• [Request]:
List every problem named in the bulleted list of the crystallization passage below.

• [Given text]:
*** Begin section ***

A potential problem for all crystallization methods — but especially for reverse addition — is the tendency for organic compounds to oil out or agglomerate as fine particles into amorphous undefined structures. One possible cause of oiling out is that drops of the product solution are surrounded by the antisolvent, in which the solubility is very low, and this low solubility creates localized regions with very high supersaturation ratios. Before mixing to the molecular level is achieved, the localized high supersaturation forces the product out of solution without allowing sufficient time for ordering of molecules to enable crystal development. The resulting oily particles have a tendency to clump together before the occluded solvent migrates throughout the solution. As the mixture is aged, the oiled-out particles may transform into amorphous solids or become crystalline. Solids developed in this manner will likely have poor lattice structure.

Problems that may ensue include:
• large drops of coalesced oil that won't disperse and can harden into a gum/waxy material;
• agitation difficulties due to the size and physical characteristics of the wax;
• occlusion of impurities and solvent in the wax; and
• complications in downstream recovery and washing.

Another problem is that the fine particles may stick together. Strong agglomerates may survive intact but weak ones may reduce in size with continued mixing or subsequent handling such as pumping or centrifuging.

Clearly scaleup of reverse addition can be difficult due to the large deviations from equilibrium.

Seeding. As with all crystallization techniques, seeding may help avoid excessive nucleation. The seed can be added as a powder or in slurry form with the antisolvent. The latter often is preferred for ease of handling and reduced contamination. In addition, the seed can be conditioned via Oswald ripening.

Adding seed with the antisolvent offers an advantage over the traditional method of putting seed in at a single time — which poses the risk of adding too soon (seeds dissolve) or too late (nucleation has already occurred).

The limited solubility of seed in the antisolvent means a seed slurry can be prepared beforehand. This mixture normally will represent a small amount of the total antisolvent charge. It then is added near the saturation point until the MZ is reached. The antisolvent in this slurry reduces the solubility, causing the mixture to achieve supersaturation, which is relieved in the presence of the added seeds. The goal is to stay within the MZ, thereby promoting growth with limited nucleation via secondary mechanisms.

*** End section ***

• [Given information]:
*** Begin section ***

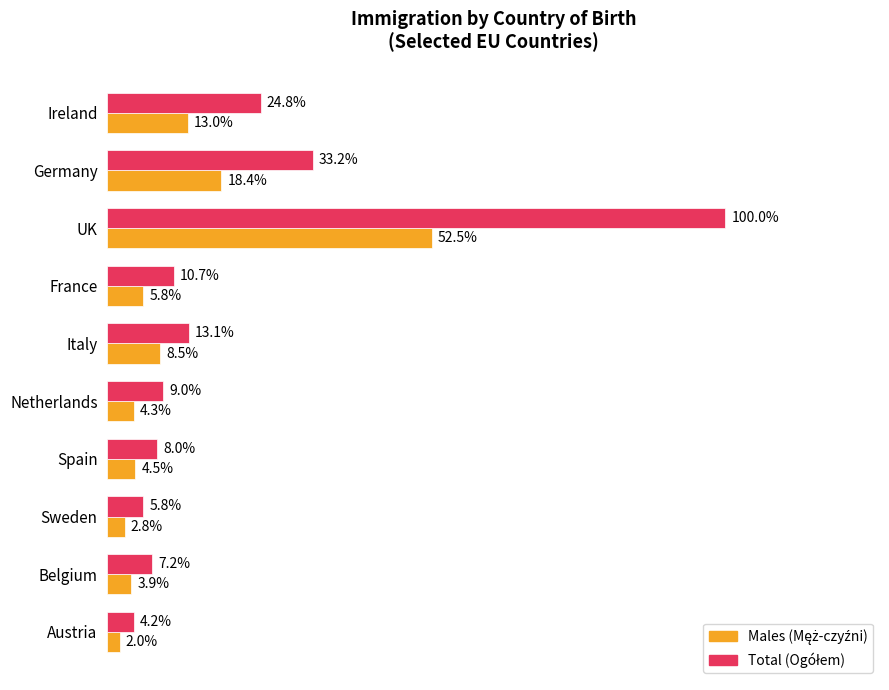

How many groups of bars are there?

10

*** End section ***

• [Task answer]:
- Large drops of coalesced oil that won't disperse and can harden into a gum/waxy material
- Agitation difficulties due to the size and physical characteristics of the wax
- Occlusion of impurities and solvent in the wax
- Complications in downstream recovery and washing